◆ **Source data**

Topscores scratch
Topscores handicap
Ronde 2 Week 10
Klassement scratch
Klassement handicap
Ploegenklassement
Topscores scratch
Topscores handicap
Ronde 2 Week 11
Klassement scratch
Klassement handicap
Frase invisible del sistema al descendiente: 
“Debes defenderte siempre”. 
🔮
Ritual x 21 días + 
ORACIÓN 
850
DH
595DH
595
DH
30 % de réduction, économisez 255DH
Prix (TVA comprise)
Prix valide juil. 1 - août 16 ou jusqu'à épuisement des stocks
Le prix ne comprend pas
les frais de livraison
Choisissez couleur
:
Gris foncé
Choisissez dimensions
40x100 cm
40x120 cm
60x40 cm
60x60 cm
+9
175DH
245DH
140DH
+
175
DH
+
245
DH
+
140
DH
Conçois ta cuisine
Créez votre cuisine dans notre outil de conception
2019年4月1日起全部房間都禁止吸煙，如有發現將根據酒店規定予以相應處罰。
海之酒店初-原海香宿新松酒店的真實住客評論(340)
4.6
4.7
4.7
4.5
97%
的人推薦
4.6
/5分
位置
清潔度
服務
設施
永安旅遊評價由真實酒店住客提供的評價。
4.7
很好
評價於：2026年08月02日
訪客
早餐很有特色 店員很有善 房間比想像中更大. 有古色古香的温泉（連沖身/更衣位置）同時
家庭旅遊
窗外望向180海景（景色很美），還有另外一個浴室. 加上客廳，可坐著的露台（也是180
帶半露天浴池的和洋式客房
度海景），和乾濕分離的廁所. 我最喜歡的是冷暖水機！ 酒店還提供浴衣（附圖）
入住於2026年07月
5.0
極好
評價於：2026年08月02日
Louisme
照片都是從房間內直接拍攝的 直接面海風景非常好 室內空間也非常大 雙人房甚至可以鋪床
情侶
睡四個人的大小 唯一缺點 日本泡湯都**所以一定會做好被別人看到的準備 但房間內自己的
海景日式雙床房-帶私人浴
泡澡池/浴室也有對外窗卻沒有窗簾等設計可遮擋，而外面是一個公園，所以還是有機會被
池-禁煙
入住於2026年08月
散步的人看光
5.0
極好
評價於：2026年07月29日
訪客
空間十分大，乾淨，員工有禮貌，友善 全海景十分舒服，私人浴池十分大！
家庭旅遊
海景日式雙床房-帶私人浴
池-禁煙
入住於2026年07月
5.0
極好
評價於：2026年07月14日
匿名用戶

◆ **Work instructions**
Copy the data above line for line, keeping every character, symbol and line break as it appears.

◆ **Task answer**
Topscores scratch
Topscores handicap
Ronde 2 Week 10
Klassement scratch
Klassement handicap
Ploegenklassement
Topscores scratch
Topscores handicap
Ronde 2 Week 11
Klassement scratch
Klassement handicap
Frase invisible del sistema al descendiente: 
“Debes defenderte siempre”. 
🔮
Ritual x 21 días + 
ORACIÓN 
850
DH
595DH
595
DH
30 % de réduction, économisez 255DH
Prix (TVA comprise)
Prix valide juil. 1 - août 16 ou jusqu'à épuisement des stocks
Le prix ne comprend pas
les frais de livraison
Choisissez couleur
:
Gris foncé
Choisissez dimensions
40x100 cm
40x120 cm
60x40 cm
60x60 cm
+9
175DH
245DH
140DH
+
175
DH
+
245
DH
+
140
DH
Conçois ta cuisine
Créez votre cuisine dans notre outil de conception
2019年4月1日起全部房間都禁止吸煙，如有發現將根據酒店規定予以相應處罰。
海之酒店初-原海香宿新松酒店的真實住客評論(340)
4.6
4.7
4.7
4.5
97%
的人推薦
4.6
/5分
位置
清潔度
服務
設施
永安旅遊評價由真實酒店住客提供的評價。
4.7
很好
評價於：2026年08月02日
訪客
早餐很有特色 店員很有善 房間比想像中更大. 有古色古香的温泉（連沖身/更衣位置）同時
家庭旅遊
窗外望向180海景（景色很美），還有另外一個浴室. 加上客廳，可坐著的露台（也是180
帶半露天浴池的和洋式客房
度海景），和乾濕分離的廁所. 我最喜歡的是冷暖水機！ 酒店還提供浴衣（附圖）
入住於2026年07月
5.0
極好
評價於：2026年08月02日
Louisme
照片都是從房間內直接拍攝的 直接面海風景非常好 室內空間也非常大 雙人房甚至可以鋪床
情侶
睡四個人的大小 唯一缺點 日本泡湯都**所以一定會做好被別人看到的準備 但房間內自己的
海景日式雙床房-帶私人浴
泡澡池/浴室也有對外窗卻沒有窗簾等設計可遮擋，而外面是一個公園，所以還是有機會被
池-禁煙
入住於2026年08月
散步的人看光
5.0
極好
評價於：2026年07月29日
訪客
空間十分大，乾淨，員工有禮貌，友善 全海景十分舒服，私人浴池十分大！
家庭旅遊
海景日式雙床房-帶私人浴
池-禁煙
入住於2026年07月
5.0
極好
評價於：2026年07月14日
匿名用戶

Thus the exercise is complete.